Dataset entries
%%

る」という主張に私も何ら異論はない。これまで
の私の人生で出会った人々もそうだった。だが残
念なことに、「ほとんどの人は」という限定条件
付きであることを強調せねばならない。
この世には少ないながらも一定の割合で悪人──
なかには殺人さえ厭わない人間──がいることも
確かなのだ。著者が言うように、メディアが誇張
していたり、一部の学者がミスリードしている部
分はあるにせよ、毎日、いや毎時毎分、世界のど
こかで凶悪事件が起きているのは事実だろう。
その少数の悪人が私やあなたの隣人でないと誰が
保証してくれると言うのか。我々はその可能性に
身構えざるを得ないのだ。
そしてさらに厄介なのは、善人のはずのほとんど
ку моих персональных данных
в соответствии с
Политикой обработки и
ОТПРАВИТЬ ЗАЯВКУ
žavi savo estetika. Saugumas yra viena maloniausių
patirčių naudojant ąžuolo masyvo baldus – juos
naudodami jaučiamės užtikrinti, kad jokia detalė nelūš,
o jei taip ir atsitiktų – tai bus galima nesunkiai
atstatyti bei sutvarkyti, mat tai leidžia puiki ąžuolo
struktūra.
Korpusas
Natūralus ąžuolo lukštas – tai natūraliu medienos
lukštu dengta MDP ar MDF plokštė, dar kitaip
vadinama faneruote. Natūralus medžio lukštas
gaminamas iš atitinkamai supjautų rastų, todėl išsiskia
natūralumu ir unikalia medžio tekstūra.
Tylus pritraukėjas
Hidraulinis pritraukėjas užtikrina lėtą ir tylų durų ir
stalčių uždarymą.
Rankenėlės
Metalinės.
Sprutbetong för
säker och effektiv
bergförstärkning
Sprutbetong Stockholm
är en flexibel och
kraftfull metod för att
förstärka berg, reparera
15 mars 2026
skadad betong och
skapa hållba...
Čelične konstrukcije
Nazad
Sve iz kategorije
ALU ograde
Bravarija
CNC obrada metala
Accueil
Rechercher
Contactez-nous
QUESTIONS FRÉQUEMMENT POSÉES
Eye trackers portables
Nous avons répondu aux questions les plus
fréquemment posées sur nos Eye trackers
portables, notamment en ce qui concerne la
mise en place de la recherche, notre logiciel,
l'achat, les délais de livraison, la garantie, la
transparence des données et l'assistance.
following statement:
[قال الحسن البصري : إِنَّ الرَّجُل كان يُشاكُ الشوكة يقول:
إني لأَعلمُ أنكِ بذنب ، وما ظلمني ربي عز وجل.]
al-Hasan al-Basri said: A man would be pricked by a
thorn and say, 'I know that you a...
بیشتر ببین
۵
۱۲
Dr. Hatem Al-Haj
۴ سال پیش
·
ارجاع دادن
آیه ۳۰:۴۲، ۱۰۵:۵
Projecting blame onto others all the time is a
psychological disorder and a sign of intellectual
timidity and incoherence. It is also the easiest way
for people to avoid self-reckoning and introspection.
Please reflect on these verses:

%%

* **WHAT YOU SHOULD DO**:
Copy exactly the lines above, from the one containing "skapa hållba..." through the very last line.

* **WRITTEN ANSWER**:
skapa hållba...
Čelične konstrukcije
Nazad
Sve iz kategorije
ALU ograde
Bravarija
CNC obrada metala
Accueil
Rechercher
Contactez-nous
QUESTIONS FRÉQUEMMENT POSÉES
Eye trackers portables
Nous avons répondu aux questions les plus
fréquemment posées sur nos Eye trackers
portables, notamment en ce qui concerne la
mise en place de la recherche, notre logiciel,
l'achat, les délais de livraison, la garantie, la
transparence des données et l'assistance.
following statement:
[قال الحسن البصري : إِنَّ الرَّجُل كان يُشاكُ الشوكة يقول:
إني لأَعلمُ أنكِ بذنب ، وما ظلمني ربي عز وجل.]
al-Hasan al-Basri said: A man would be pricked by a
thorn and say, 'I know that you a...
بیشتر ببین
۵
۱۲
Dr. Hatem Al-Haj
۴ سال پیش
·
ارجاع دادن
آیه ۳۰:۴۲، ۱۰۵:۵
Projecting blame onto others all the time is a
psychological disorder and a sign of intellectual
timidity and incoherence. It is also the easiest way
for people to avoid self-reckoning and introspection.
Please reflect on these verses:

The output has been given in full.